In the records below, count every line that includes the word "wildcatters". Provide the total alone.

- _Items listed in a dataset_:

+---+

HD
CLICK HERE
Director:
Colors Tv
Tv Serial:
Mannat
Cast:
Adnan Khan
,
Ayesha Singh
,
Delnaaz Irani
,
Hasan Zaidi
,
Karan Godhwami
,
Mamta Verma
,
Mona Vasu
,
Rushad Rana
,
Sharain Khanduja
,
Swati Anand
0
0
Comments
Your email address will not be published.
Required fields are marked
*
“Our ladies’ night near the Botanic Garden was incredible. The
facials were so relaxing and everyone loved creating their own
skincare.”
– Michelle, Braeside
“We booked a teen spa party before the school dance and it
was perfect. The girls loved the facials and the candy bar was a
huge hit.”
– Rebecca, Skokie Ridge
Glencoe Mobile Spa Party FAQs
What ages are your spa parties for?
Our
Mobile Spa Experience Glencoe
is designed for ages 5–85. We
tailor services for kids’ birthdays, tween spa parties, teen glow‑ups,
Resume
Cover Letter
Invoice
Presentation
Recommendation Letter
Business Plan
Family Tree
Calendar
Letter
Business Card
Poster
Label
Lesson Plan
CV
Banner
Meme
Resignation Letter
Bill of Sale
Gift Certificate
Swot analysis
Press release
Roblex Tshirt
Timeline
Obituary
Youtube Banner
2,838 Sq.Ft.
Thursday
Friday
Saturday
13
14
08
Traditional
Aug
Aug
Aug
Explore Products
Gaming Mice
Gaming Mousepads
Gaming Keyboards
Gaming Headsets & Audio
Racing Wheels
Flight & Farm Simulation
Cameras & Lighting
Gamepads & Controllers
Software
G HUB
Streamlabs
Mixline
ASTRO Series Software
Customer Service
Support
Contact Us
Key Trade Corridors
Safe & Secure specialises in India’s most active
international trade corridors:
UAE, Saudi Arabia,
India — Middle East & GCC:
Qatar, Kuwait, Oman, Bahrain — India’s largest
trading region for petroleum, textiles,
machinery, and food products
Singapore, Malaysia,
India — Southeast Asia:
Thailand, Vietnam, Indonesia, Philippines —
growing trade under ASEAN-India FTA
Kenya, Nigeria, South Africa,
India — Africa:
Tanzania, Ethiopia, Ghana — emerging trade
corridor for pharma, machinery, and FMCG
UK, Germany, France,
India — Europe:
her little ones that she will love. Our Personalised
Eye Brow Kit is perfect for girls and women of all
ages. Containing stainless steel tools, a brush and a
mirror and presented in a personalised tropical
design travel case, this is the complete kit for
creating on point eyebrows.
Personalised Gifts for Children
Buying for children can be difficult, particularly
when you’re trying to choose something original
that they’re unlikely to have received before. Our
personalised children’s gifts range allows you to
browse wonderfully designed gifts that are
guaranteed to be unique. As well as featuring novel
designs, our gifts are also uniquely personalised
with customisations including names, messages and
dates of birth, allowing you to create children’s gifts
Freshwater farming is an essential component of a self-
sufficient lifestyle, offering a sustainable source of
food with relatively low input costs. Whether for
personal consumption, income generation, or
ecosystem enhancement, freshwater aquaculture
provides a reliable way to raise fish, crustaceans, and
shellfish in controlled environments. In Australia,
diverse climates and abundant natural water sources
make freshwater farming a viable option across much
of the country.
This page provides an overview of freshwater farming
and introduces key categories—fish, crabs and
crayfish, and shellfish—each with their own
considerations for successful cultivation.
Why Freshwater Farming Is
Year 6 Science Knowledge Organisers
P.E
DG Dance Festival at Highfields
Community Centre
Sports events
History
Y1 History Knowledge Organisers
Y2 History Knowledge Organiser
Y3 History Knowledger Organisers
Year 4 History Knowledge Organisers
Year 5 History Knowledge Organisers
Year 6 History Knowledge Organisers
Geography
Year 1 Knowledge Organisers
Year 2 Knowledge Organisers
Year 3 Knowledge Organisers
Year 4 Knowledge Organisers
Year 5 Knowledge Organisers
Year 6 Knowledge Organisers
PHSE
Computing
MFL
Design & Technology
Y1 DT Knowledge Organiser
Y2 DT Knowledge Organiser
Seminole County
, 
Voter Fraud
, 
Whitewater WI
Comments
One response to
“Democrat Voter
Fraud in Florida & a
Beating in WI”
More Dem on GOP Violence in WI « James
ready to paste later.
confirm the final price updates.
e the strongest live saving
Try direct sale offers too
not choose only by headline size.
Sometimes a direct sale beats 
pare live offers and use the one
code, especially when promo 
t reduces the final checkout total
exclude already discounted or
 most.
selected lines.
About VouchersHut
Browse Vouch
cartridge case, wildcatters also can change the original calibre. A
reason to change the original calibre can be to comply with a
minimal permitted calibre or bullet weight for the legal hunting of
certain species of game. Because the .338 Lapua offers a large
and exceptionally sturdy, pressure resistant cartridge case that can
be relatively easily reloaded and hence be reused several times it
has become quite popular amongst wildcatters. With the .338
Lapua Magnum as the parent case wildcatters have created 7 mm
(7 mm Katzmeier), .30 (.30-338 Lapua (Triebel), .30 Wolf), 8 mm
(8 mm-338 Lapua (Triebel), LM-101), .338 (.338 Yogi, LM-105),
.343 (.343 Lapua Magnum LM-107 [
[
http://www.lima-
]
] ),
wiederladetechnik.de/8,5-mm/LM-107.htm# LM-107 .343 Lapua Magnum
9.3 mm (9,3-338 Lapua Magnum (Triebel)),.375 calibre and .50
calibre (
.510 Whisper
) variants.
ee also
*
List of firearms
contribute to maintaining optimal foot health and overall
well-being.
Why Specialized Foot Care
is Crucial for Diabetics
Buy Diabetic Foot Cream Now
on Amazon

+---+

- _Response to the task_:
3